Publié le 01/12/1996 par Thierry Horguelin / Catégorie: Tournage

L'homme qui filmait les femmes

L'amateur est un monsieur d'apparence normale dont le seul plaisir consiste à filmer nues, dans son appartement, des femmes abordées dans la rue. Les choses en restent là, car la passion de cet homme tient plus de la collection que du fantasme sexuel.

L'Amateur d'Olivier Smolders

Pour Olivier Smolders dont c'est le huitième film, cet argument minimal était prétexte à refaire une série de portraits de femmes (un motif qu'il avait déjà traité mais sur lequel il souhaitait revenir), étant entendu qu'il ne s'agissait pas de présenter une galerie flatteuse de jeunes femmes plus ravissantes les unes que les autres, mais d'aller de la jeune fille à la femme âgée en parcourant l'éventail des physiques et des corpulences. A ce désir de cinéaste s'ajoutait une contrainte de production : un autre projet ayant de la difficulté à s'imposer, Smolders voulait rapidement mettre un film en chantier sans avoir à livrer de grand combat de production. De ces prémisses découlaient quelques options simples : ce serait un film de type expérimental à très petit budget, en noir et blanc et super-8 ou 16 gonflé, d'une durée d'un quart d'heure.

A l'arrivée pourtant, L'Amateur se présente comme un film de vingt-six minutes en 35 mm et Dolby Stéréo, où seules quelques séquences d'extérieur en super-8 gonflé rappellent la nature du projet original. Que s'est-il passé? En premier lieu, Smolders s'est finalement retrouvé à la tête d'un budget un peu moins chiche que prévu au départ, et ce confort relatif (le film s'est quand même tourné dans des conditions d'économie stricte) a influé en retour sur la mise en oeuvre du projet. A l'issue du tournage, le cinéaste dispose d'un premier montage de trois quarts d'heure, très différent de ce qu'il imaginait quoique conforme à l'idée première d'un film expérimental "pur et dur", délibérément dépourvu de progression narrative, en accord avec le caractère répétitif du fantasme.
En montrant ce premier montage à quelques amis, Smolders constate néanmoins que l'absence de narration engendre une certaine insatisfaction chez les spectateurs. "Comme si, commente-t-il joliment, la mise à nu d'une femme n'était pas déjà toute une histoire..." Quoique profondément allergique au dogme narratif et à la psychologie, Smolders a voulu tenir compte de ces remarques en ramenant la durée du film à vingt-six minutes et en lui adjoignant une narration en voix off dont il achève actuellement la post-synchronisation.

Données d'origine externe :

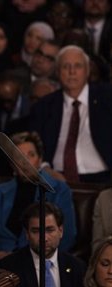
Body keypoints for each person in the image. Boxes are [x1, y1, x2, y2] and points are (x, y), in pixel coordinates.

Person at [0, 131, 76, 262]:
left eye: (31, 155)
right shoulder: (0, 191)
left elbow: (67, 235)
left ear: (40, 159)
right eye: (19, 156)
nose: (25, 161)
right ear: (12, 163)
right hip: (0, 261)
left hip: (40, 261)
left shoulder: (59, 190)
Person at [30, 45, 112, 184]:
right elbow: (32, 146)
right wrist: (45, 168)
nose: (72, 72)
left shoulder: (107, 98)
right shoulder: (44, 106)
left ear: (87, 71)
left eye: (78, 66)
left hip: (104, 180)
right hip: (56, 180)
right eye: (66, 66)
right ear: (57, 72)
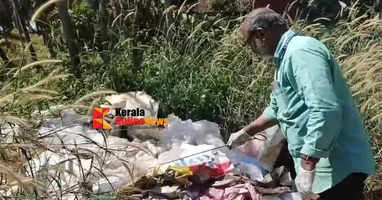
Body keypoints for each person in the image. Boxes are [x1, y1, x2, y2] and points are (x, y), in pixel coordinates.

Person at [227, 7, 376, 200]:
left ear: (261, 34)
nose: (252, 50)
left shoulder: (301, 52)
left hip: (336, 167)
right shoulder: (284, 59)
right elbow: (277, 108)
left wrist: (307, 165)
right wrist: (247, 132)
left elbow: (325, 109)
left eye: (250, 43)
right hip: (322, 168)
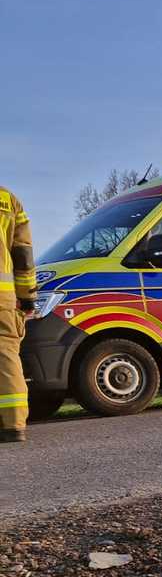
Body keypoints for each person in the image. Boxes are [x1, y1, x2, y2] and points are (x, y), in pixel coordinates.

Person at [0, 185, 35, 442]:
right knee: (6, 355)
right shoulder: (8, 199)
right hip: (3, 295)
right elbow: (23, 253)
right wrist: (27, 296)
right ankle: (13, 424)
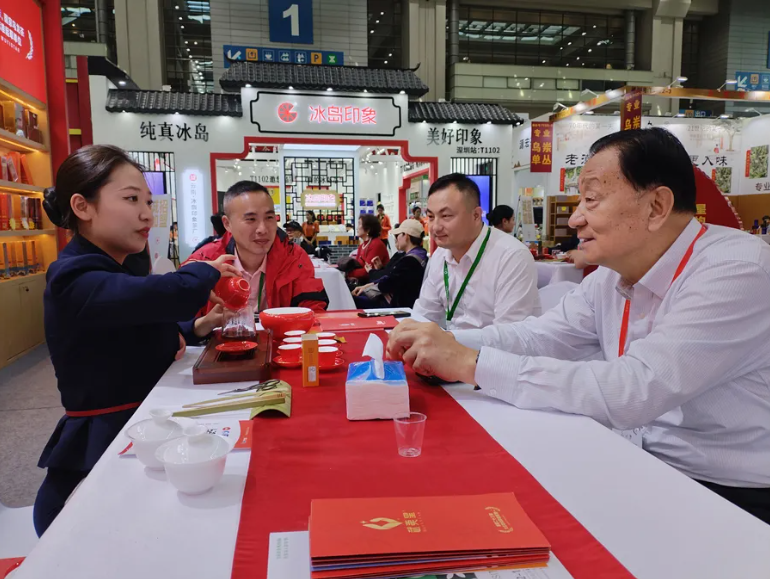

Placé sous l'invocation de Bataille ("La mise à nu est une équivalence sans gravité de la mise à mort"), L'Amateur fera le récit d'une aventure mentale plus que d'une "histoire vécue". Une fois le cadre mis en place, le film s'évadera progressivement de la réalité pour se transformer en un fastueux cérémonial déployé dans un théâtre tout intérieur. Nul doute qu'on y retrouvera la fascination de l'auteur pour les rituels, son désir d'interroger les limites de la représentation, son souci d'une forme concertée à l'extrême mais néanmoins ouverte à ce qui le touche dans un visage ou un corps, cette part inassignable qu'on dit "documentaire" par commodité de langage, cette expression indéfinissable qui faisait dire à Aragon au cours des Enquêtes surréalistes sur la sexualité : "La femme qui me tenterait ne me tenterait ni pour ses yeux, cheveux, seins, taille, fesses, jambes, mais pour son expression, qui est absolument indescriptible."